RECORDS TO PROCESS Start Marker
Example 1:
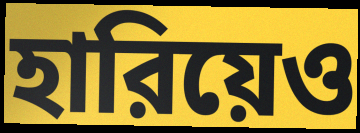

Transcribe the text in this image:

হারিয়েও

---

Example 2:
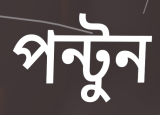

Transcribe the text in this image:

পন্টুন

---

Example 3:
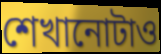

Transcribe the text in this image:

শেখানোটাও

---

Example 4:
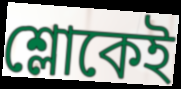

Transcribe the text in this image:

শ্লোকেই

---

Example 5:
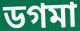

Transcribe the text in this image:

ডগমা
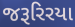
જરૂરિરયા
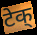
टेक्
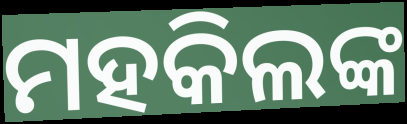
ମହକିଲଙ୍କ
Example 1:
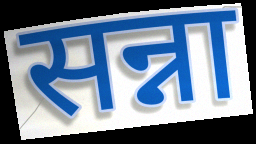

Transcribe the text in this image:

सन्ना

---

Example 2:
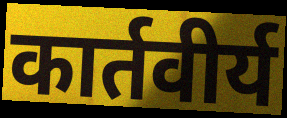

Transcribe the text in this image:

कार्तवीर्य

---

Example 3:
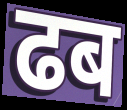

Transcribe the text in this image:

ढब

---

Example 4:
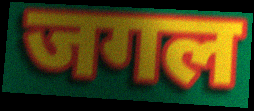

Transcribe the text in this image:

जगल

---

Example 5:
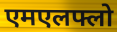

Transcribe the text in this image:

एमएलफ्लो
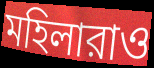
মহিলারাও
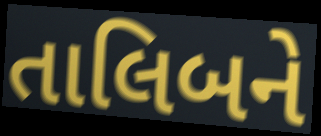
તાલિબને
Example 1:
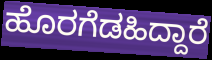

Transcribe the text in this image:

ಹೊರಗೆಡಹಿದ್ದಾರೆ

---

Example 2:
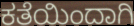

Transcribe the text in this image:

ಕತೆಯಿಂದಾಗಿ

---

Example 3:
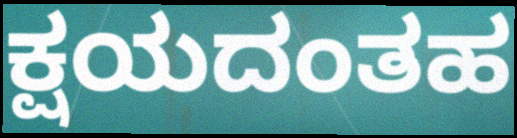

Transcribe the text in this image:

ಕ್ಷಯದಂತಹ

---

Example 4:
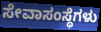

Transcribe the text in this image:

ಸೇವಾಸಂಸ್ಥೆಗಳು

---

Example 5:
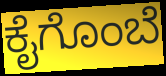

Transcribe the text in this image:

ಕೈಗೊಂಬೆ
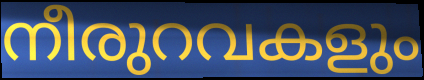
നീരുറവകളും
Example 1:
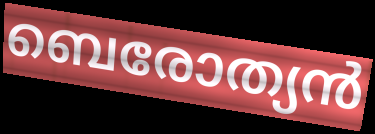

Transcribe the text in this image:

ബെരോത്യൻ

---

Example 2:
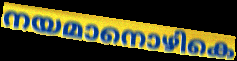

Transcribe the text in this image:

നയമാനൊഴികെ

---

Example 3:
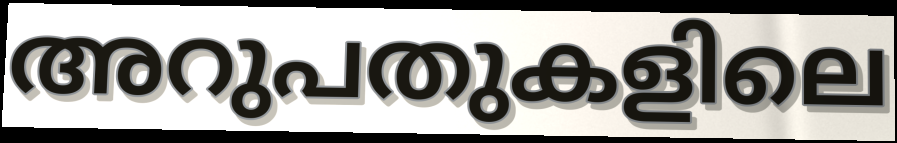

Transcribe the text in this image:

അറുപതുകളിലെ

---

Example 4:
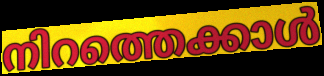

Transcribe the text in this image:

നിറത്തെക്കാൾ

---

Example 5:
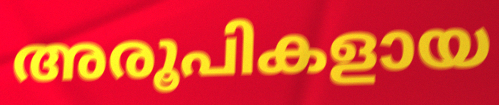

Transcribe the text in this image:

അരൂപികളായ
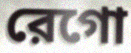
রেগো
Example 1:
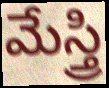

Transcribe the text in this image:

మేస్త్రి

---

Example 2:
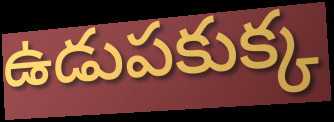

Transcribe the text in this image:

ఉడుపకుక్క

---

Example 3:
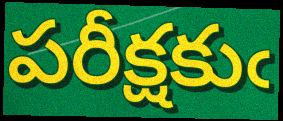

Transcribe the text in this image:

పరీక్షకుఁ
RECORDS TO PROCESS End Marker
### WHAT NEEDS TO BE DONE
Your task is a word-for-word transcription of the entries, leaving out all pictures.

### TASK RESULT
Example 1:

Transcribe the text in this image:

হারিয়েও

---

Example 2:

Transcribe the text in this image:

পন্টুন

---

Example 3:

Transcribe the text in this image:

শেখানোটাও

---

Example 4:

Transcribe the text in this image:

শ্লোকেই

---

Example 5:

Transcribe the text in this image:

ডগমা
જરૂરિરયા
टेक्
ମହକିଲଙ୍କ
Example 1:

Transcribe the text in this image:

सन्ना

---

Example 2:

Transcribe the text in this image:

कार्तवीर्य

---

Example 3:

Transcribe the text in this image:

ढब

---

Example 4:

Transcribe the text in this image:

जगल

---

Example 5:

Transcribe the text in this image:

एमएलफ्लो
মহিলারাও
તાલિબને
Example 1:

Transcribe the text in this image:

ಹೊರಗೆಡಹಿದ್ದಾರೆ

---

Example 2:

Transcribe the text in this image:

ಕತೆಯಿಂದಾಗಿ

---

Example 3:

Transcribe the text in this image:

ಕ್ಷಯದಂತಹ

---

Example 4:

Transcribe the text in this image:

ಸೇವಾಸಂಸ್ಥೆಗಳು

---

Example 5:

Transcribe the text in this image:

ಕೈಗೊಂಬೆ
നീരുറവകളും
Example 1:

Transcribe the text in this image:

ബെരോത്യൻ

---

Example 2:

Transcribe the text in this image:

നയമാനൊഴികെ

---

Example 3:

Transcribe the text in this image:

അറുപതുകളിലെ

---

Example 4:

Transcribe the text in this image:

നിറത്തെക്കാൾ

---

Example 5:

Transcribe the text in this image:

അരൂപികളായ
রেগো
Example 1:

Transcribe the text in this image:

మేస్త్రి

---

Example 2:

Transcribe the text in this image:

ఉడుపకుక్క

---

Example 3:

Transcribe the text in this image:

పరీక్షకుఁ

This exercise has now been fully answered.